Le repli et l'ouverture (lundi, 04 novembre 2019)

Une vieille rengaine éculée, agrémentée souvent d’un soupir de mépris, dit que les jeunes Français qui se déclarent en faveur d’une fermeture des frontières, d’un chacun-chez-soi et de la remise en valeur des modes de vie traditionnels et locaux sont les victimes, non innocentes, et même coupables, d’un « repli identitaire ». Ce repli serait négatif, mesquin, voué à une impasse morale et politique, contrairement aux opinions d’ouverture, d’acceptation, de cohabitation et de tolérance qui, eux, seraient de belles attitudes chargées de grandeur et tournées vers l’avenir.

Le mot « repli » évoque, dans ceux qui accusent le repli identitaire, une attitude défiante et fielleuse face à l’avenir inéluctable, une pensée rabougrie incapable de reconnaître la beauté de l’autre et du nouveau.

Mais c’est une analyse un brin condescendante. Un repli, quelquefois, peut permettre de se retrouver soi-même, pour observer la situation sans la subir et décider en conscience de son destin. Tandis qu’une acceptation de l’autre par principe, un accord avec tout ce qui vient et advient, ressemble à un aveu d’incompétence, une lâcheté face aux tâches de discernement et de résistance, une absence de vision volontaire.

Il faut reconnaître que bien souvent, soucis personnels, échecs intimes, déceptions profondes, peuvent aboutir à un repli qui n’a de politique et de collectif que les noms. Mais lorsque les soucis personnels, les échecs intimes, les déceptions profondes et la honte de ce que l’on est atteint une grande masse de gens, comme une épidémie, alors le repli n’est plus le renfermement d’un destin personnel, mais une option politique collective.

Il en va de l’ouverture à l’étranger et de l’adhésion au nouveau comme du repli identitaire : elles peuvent tour à tour constituer une marque de courage ou une démission. Si elles témoignent fréquemment d’une belle qualité de cœur doublée de l’intelligence de la situation, elles traduisent tout aussi bien, et assez souvent, l’excuse publique de la personne ou du groupe qui n’a pas le cran de défendre son intégrité.

En effet, un repli survient lorsque l’avancée ou même le sur-place ne sont plus compatibles avec le maintien de l’intégrité. En cela, il est la conséquence d’un constat lucide, un constat d’impuissance. Constater son impuissance n’est pas honteux en soi. Un individu face à mille hommes n’est pas minable lorsqu’il constate que le rapport de force est à son détriment ; au contraire, il fait preuve de lucidité.

Si nous tremblons de peur devant l’ennemi, avant même d’avoir eu le temps de nous rendre compte que ce sentiment bloque notre esprit, nous qualifions l’ennemi d’ami et nous lui tendons servilement la main, espérant ainsi, vainement, obtenir sa clémence.

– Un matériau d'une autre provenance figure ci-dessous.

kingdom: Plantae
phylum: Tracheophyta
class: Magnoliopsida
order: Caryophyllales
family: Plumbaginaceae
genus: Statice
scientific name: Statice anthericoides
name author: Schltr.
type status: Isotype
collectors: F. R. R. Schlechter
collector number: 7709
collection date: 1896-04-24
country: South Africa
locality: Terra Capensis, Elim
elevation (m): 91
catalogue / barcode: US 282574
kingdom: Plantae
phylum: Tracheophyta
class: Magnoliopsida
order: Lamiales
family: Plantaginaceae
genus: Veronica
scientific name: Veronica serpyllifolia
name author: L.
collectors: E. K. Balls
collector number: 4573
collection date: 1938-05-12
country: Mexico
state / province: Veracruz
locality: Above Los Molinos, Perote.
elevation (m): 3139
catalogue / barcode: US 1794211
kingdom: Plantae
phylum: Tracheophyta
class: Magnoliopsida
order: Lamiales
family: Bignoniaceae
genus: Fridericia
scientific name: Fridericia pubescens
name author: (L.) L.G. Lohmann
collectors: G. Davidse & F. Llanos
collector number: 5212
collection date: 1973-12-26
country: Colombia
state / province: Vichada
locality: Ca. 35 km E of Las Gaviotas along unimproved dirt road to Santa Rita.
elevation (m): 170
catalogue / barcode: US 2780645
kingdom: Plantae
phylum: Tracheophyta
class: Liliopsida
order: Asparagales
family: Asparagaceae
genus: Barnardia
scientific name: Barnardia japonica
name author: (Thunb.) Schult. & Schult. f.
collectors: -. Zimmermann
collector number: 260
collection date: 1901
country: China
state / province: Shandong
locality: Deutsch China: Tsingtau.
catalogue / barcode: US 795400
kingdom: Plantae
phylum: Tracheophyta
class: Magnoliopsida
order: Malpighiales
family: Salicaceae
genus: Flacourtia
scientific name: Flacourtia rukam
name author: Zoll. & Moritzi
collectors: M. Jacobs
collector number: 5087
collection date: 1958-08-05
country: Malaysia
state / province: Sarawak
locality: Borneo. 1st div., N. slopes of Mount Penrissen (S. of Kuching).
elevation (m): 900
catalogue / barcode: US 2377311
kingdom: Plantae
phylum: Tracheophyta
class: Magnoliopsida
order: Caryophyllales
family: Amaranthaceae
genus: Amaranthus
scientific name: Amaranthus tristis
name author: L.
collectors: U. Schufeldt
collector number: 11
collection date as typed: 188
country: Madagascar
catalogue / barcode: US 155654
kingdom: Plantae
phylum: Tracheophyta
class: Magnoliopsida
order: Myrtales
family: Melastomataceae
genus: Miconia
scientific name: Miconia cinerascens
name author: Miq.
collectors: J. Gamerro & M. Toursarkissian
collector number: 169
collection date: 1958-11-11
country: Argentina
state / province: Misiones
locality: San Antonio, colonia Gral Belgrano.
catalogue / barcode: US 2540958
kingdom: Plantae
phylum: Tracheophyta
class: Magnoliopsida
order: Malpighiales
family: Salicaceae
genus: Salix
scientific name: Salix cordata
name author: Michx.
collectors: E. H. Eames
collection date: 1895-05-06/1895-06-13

Nous pouvons même inverser les rôles et nous imaginer que l’ennemi est la victime que l’on doit aider, sauvegardant, par cette inversion, notre stature à nos propres yeux. Pendant ce temps, parmi ceux qui sentent la peur et la regardent en face, certains choisissent d’opérer un repli identitaire. Ils soulèvent ainsi le problème de l’intégrité menacée et augmentent la peur des premiers qui ne veulent pas en entendre parler et qui, furieux face à cette expression tranquille d’une peur qu’ils ont éludée, jettent les anathèmes de la couardise et de la médiocrité sur les repliés.

Dès lors, le débat réel sur les modalités de l’aventure collective d’un peuple n’a jamais lieu. C’est le rapport de forces qui assignera les rôles de vainqueurs et de vaincus aux uns et aux autres.